→ BRANO FORNITO:
════════════════════
L’aumento dell’anidride carbonica nell’atmosfera rischia di compromettere la produzione della pasta perfetta, quella che tiene la cottura e rimane “al dente”. Sono queste, in sostanza, le conclusioni di DuCo (Durum wheat adaptation to global change: effect of elevated CO2 on yield and quality traits), un progetto di ricerca finanziato nella prima edizione di Ager.
Il team di lavoro – formato da CRA (oggi CREA), CNR Ibimet ed ENEA – ha preso in esame l’incremento della concentrazione di anidride carbonica nell’aria, che è passata dai circa 320 ppm (parti per milione) del 1958, ai 400 ppm del 2014. Concentrazione che, secondo i ricercatori, è destinata a crescere fino ad arrivare a 550 ppm nel 2050. Partendo da questi dati, il team di DuCo ha analizzato gli effetti sul grano duro di un aumento dell’anidride carbonica fino a 570 ppm, al fine di valutare l’impatto sugli aspetti quantitativi e qualitativi della granella e conseguentemente delle farine. Per farlo sono state messe a confronto dodici varietà di grano: alcune ad alta resa, altre con specifiche caratteristiche qualitative, altre non più coltivate ma utili nei programmi di miglioramento genetico come fonti di variabilità genetica.
════════════════════
→ RACCOLTA DI RECORD:
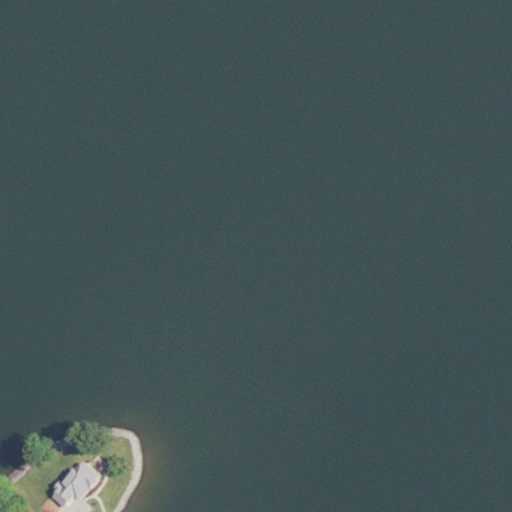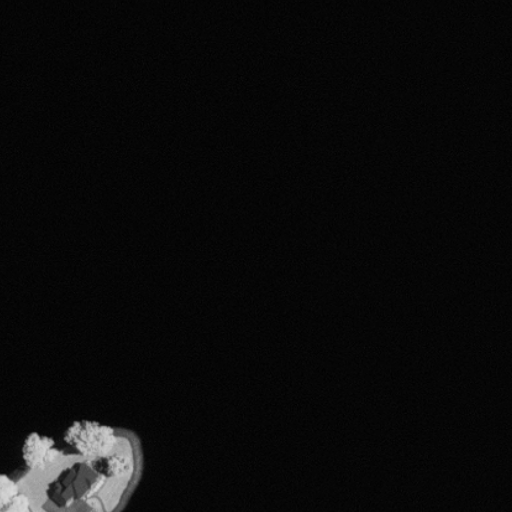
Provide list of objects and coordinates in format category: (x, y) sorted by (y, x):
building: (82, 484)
════════════════════
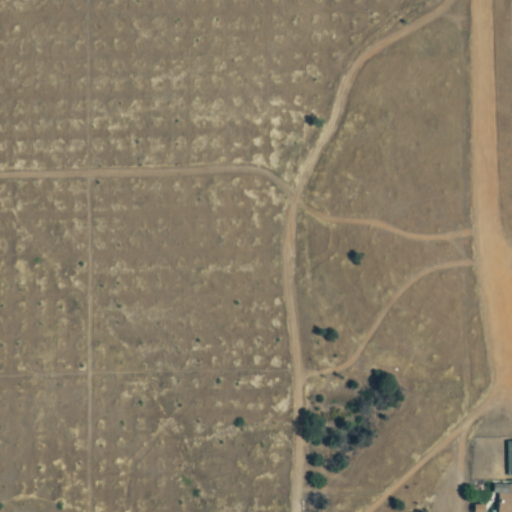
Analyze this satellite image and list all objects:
════════════════════
→ ESERCIZI DA SVOLGERE:
a. Nel brano sul grano duro e l'anidride carbonica, quante varietà di grano ha messo a confronto il team di DuCo?
b. Prosegui, per favore, il brano sul grano duro e l'anidride carbonica a partire dal punto in cui si interrompe.

→ SOLUZIONI DEGLI ESERCIZI:
a. Dodici varietà.

b.
Dal punto di vista quantitativo, i risultati hanno evidenziato un prevedibile aumento delle produzioni, considerando che la CO2 è alla base dell’accrescimento delle piante. Rispetto alla qualità invece, i ricercatori hanno riscontrato la diminuzione del contenuto proteico del grano duro, uno dei principali indici di qualità del prodotto. Un adeguato contenuto di proteine, infatti, consente alla pasta di “tenere la cottura”, una caratteristica che fa della pasta italiana un prodotto di eccellenza. Tanto che se dovessero mancare le proteine nella farina, potrebbe essere compromessa la consolidata filiera del grano duro del nostro Paese.
Per affrontare e risolvere il problema occorre lavorare su due diversi fronti. Il primo è legato al miglioramento delle caratteristiche dei grani duri. La ricerca del progetto DuCo ha constatato una forte variabilità di contenuto proteico tra le dodici varietà testate, conseguenza delle diverse caratteristiche genetiche. Questo apre la strada alla possibilità di utilizzare proprio il miglioramento genetico per selezionare grani duri più adatti ai nuovi scenari climatici.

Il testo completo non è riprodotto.